Monday 29 September 2014

Letter to Ed Deadwood - This is still not good enough and Wayne is a gash captain.


Dear Ed Deadwood


This is what happens when you make a stupid person captain of Manchester United.


But you said if  I wore this, I could foul people!!!!
 

Why have we agreed to make this person captain? Look at the Scouse clown. He is an idiot. He has been spending too much time with that Belgium bog brush head. This is why he was sent off. Bog brush told him to elbow someone in the face and he would get away with it. Even if he elbowed someone seven times in one game, it wouldn't matter. The ref would shrug and wave play on or give us a penalty, even, and so that's what the Belgium toilet groomer said for Wayne to do. But Captain Brain-Dead took this to mean something else entirely. He is thick. He thought being able to elbow people in the face and smash their teeth out meant you could just as legitimately kick people in the leg for no reason and just get away with it. Really hard as well and with no football in sight, no less So he got sent off and didn't even know why. Then he goes storming off the pitch demanding a penalty. We are mortified. But what the fuck is new???!!!!


Now what? We will have to play with ten men all through October with no captain and I cannot believe this. I emailed Tactical Turtle about it and he said not to worry. We can play a 1-1-7 formation, he said, and that isn't much different than 1-1-8, so what exactly did I think I was whinging about? We switched to 1-1-7 after the red card on Saturday out of sheer necessity, that son of a tortoise said, and we won. It was clearly the better of the two formations. Then he called me stupid, that mad Dutch twat. I am a Manchester United fan and he called me stupid. I want to know what will be done about this.

(Problem description):
In the letter to Ed Deadwood, what formation did the team switch to after the red card on Saturday? Nothing in the listing is needed.

Saved entries
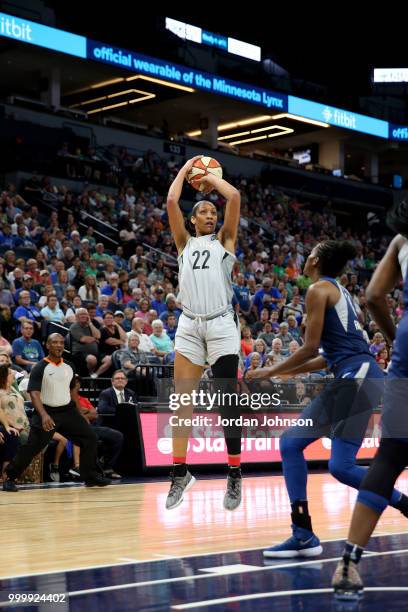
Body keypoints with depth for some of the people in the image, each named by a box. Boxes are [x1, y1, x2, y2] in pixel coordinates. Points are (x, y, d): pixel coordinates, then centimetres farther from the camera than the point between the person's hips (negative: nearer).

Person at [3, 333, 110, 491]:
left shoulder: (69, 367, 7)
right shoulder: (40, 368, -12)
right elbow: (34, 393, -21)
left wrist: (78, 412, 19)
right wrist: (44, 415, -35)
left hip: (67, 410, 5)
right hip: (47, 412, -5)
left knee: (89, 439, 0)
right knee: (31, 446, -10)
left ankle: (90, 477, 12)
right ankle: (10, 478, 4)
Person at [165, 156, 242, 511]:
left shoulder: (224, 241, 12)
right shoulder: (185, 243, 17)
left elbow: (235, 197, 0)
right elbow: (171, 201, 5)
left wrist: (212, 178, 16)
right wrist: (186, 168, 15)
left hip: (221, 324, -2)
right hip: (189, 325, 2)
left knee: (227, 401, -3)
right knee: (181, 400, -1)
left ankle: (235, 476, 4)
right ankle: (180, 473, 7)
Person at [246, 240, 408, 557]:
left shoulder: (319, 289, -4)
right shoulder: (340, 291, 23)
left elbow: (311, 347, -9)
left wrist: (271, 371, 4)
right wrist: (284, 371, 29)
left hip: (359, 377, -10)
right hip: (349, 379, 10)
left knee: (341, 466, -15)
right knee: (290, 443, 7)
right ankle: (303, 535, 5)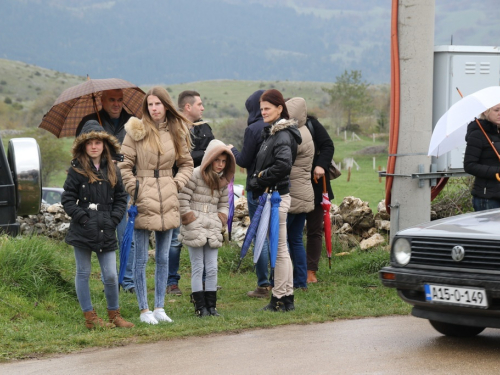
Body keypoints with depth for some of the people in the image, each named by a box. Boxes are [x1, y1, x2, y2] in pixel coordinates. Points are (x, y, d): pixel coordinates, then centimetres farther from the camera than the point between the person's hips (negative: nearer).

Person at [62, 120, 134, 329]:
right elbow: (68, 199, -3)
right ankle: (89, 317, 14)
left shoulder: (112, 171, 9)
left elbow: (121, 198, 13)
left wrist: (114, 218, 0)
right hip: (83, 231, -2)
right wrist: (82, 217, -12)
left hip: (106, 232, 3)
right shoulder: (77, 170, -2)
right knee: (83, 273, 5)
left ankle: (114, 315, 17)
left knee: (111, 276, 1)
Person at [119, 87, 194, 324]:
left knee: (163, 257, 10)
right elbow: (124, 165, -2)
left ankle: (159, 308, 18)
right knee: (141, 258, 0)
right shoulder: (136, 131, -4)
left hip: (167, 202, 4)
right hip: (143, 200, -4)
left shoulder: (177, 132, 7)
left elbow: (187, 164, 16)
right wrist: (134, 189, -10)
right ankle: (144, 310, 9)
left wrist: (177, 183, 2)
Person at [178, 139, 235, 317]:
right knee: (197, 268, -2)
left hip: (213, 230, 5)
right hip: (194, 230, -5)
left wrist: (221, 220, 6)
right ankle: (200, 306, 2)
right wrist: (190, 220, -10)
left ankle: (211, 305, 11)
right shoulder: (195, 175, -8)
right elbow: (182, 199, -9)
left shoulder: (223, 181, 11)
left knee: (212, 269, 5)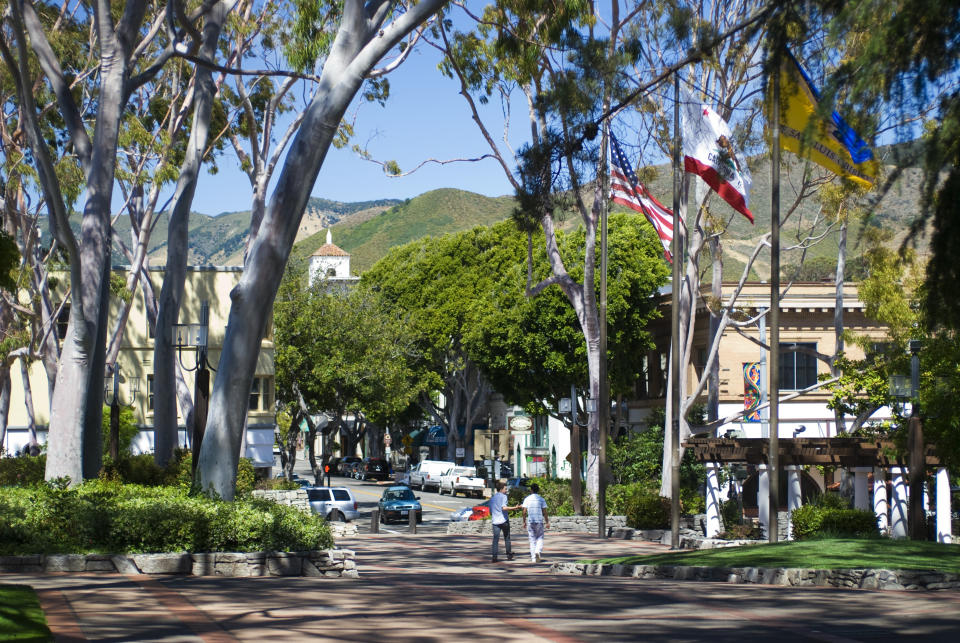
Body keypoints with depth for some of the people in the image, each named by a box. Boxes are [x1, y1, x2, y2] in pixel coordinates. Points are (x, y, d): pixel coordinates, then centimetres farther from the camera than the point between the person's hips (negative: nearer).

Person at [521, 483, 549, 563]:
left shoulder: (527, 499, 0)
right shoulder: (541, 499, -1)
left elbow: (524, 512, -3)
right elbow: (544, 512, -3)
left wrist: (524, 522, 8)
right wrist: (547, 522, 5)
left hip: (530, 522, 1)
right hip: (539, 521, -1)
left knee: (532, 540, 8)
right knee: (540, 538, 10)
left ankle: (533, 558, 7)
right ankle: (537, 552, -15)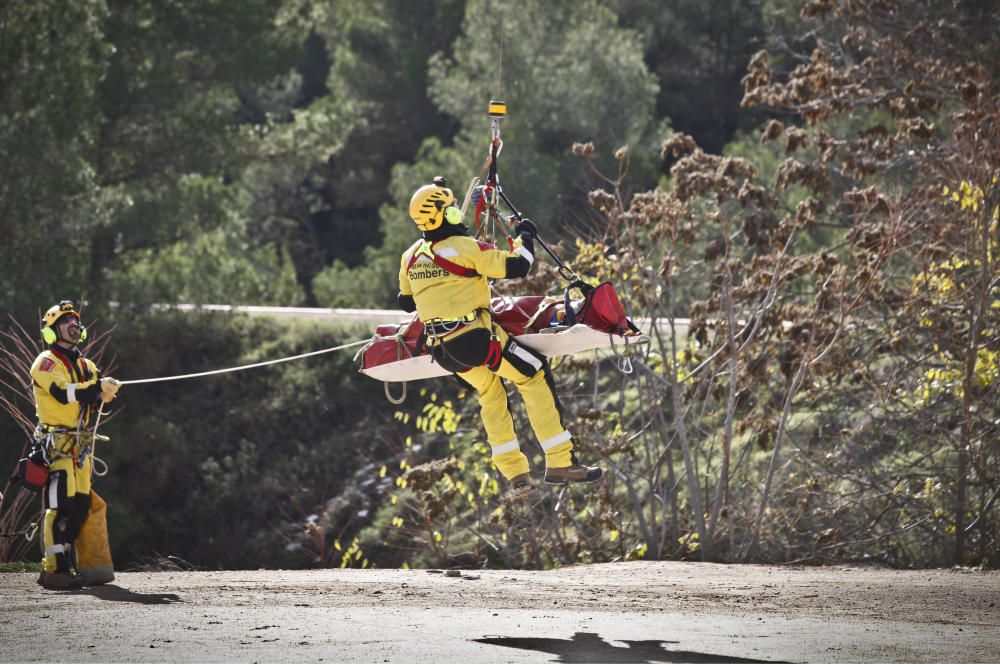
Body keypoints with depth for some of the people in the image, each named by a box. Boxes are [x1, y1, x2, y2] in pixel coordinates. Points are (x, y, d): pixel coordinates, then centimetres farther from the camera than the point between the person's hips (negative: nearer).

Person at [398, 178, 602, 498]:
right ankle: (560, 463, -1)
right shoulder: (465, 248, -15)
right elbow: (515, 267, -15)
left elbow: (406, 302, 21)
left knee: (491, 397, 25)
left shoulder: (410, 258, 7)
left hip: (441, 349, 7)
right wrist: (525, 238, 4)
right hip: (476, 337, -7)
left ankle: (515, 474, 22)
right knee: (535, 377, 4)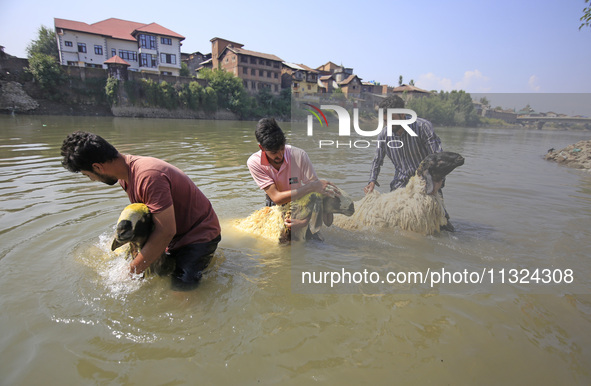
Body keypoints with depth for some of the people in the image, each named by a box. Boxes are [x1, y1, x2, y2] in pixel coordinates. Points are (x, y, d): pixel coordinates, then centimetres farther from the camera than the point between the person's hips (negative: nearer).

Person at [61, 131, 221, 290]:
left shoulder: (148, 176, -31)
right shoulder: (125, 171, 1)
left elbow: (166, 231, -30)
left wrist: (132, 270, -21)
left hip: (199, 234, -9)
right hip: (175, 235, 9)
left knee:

* * *

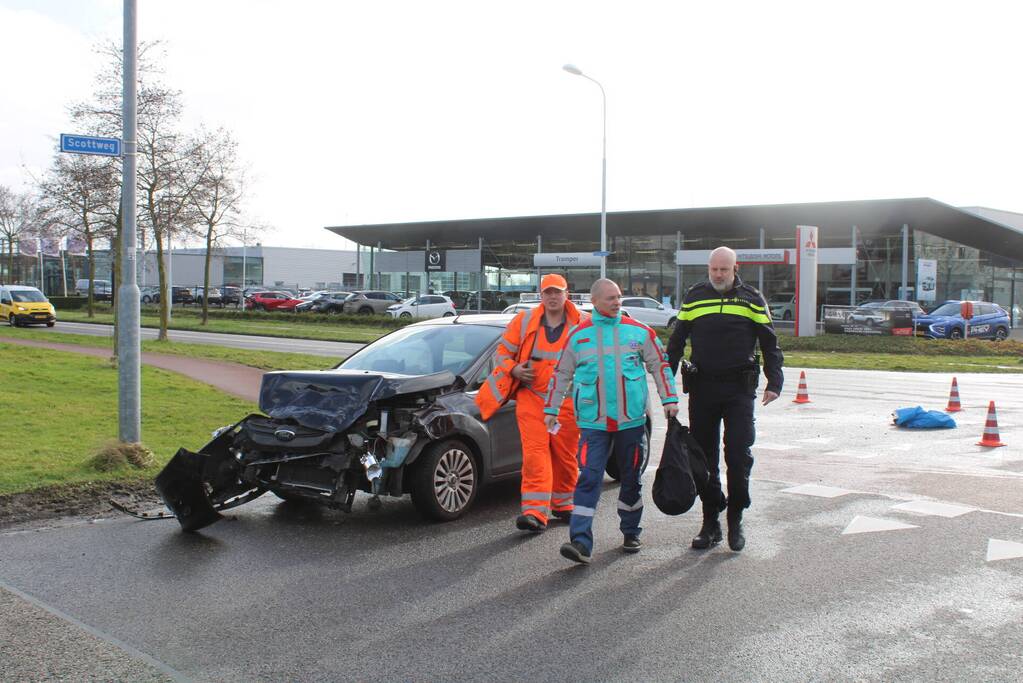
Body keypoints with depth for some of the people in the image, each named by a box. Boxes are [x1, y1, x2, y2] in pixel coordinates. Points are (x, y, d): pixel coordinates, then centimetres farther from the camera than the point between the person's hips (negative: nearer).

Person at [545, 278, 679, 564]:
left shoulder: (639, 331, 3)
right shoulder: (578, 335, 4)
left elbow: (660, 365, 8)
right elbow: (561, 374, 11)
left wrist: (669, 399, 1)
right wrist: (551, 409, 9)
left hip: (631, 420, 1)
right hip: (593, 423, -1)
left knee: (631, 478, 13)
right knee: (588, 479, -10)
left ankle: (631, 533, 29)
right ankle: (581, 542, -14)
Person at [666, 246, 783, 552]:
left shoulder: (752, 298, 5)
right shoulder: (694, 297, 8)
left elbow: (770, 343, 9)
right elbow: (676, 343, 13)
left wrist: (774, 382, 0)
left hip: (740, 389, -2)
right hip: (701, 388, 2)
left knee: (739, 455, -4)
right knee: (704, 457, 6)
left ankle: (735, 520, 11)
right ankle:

(Written answer):
1-1-7